Do you understand what massive infrastructure is required for this to be produced?
Austin Sanchez
I'll just get the lads together to hussle up some industrial-size manufactured glass panes in the fire pit. Then after spending lunch finding berries and nuts to eat we'll get on the hydraulics for the watering system with the scrap metal bill found in the back of that overturned pickup truck, k?
Cameron Peterson
Ok, maybe you have a point. But you still haven't addressed this user:
We should at the very least imagine ways we could implement primitive communism in a post-apocalyptic situation.

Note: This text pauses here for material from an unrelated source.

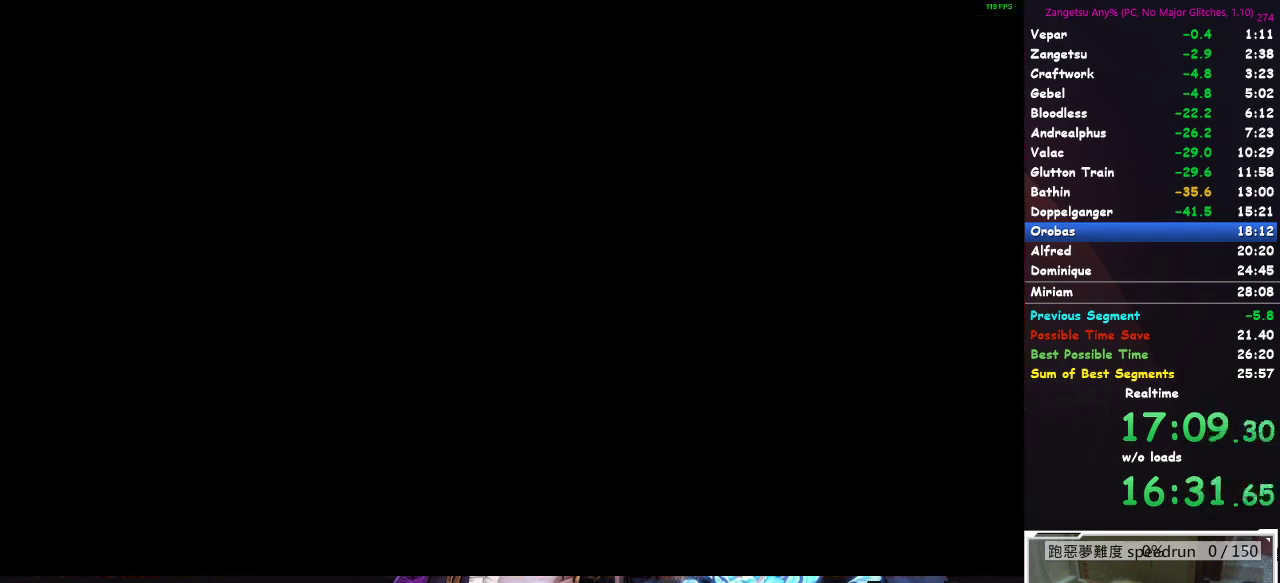
{"buttons": ["DPAD_RIGHT"], "left_stick": "center", "right_stick": "center", "events": []}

Also how to avoid feudalism and slave society.
Ryan Scott
How did you really think this works, user? That if you put copper and iron together in a pot that they make electricity? That they somehow store electricity if you can get some lightning to hit the iron rod? Walk me through your thought-process.

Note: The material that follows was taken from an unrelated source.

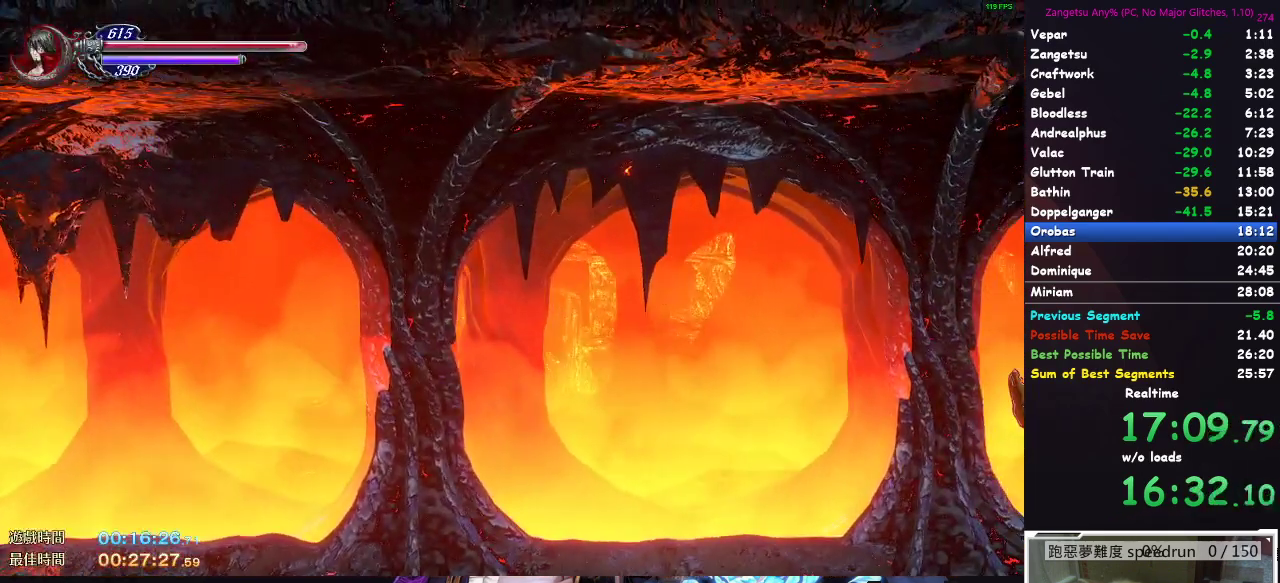
{"buttons": ["DPAD_RIGHT"], "left_stick": "center", "right_stick": "center", "events": [[67, "A", "down"], [200, "A", "up"]]}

This is why just having a guide-book to engineering is a survivalist meme.
Honestly, read that Wikipedia page you linked to. Here's another little blurb from it.
This shit wouldn't make enough charge to power your Tamagotchi pet for an hour and would be a waste of otherwise useful resources.
not as marxists you dullards. primitive communism is not a 'type of communism' but a completely distinct mode of production. Marx described any such deluded approaches to go back to primitive communism or any pre-capitalist modes of production as reactionary socialism and non-communist. insofar as we can imagine the immediacy of a post-apocalyptic scenario its ridiculous to think there would be a reemergence of primitive communism, or that this would be desirable. The best course of action would be the organisation of a strong, centralised workers' state which would efficiently commit all available resources and manpower to the reclamation of key technical advancements and remnants of of world civilisation. Think USSR five year plans on steroids, quite possibly with more slave labour and worse, more dangerous working conditions. If this were done there would be a chance for the reestablishment of modern society along socialist lines in the course of as little as 150-250 years after the blast.
Oliver Rivera
How would you go about this? What would the very first 5 year plan consist of?
Ethan Martin
well i don't know, lmao probably reclaiming as much functional machinery and processed resources as possible. Securing operational factories, refineries, motor vehicles and stockpiles of tools and raw materials. Then the establishment of supply chains for raw materials, that is putting people back in the mines, power stations, logging, processing and refining industries as well as the securing and maintaining of railway lines to ensure the flow of resources to heavy industry. Not sure what the solution to the lack of oil shipments for most of the world would be. Shipping would be difficult to reestablish which means no contact between continents, hydroelectric, coal and solar power stations would have to be the main source of supplying electricity for industry.
Jeremiah Bell
We wait for the ayy lmaos to bring socialism to us.
Parker Myers
Even if you have tractors, which you won't have, how the fuck would you make stuff grow in a radioactive wasteland?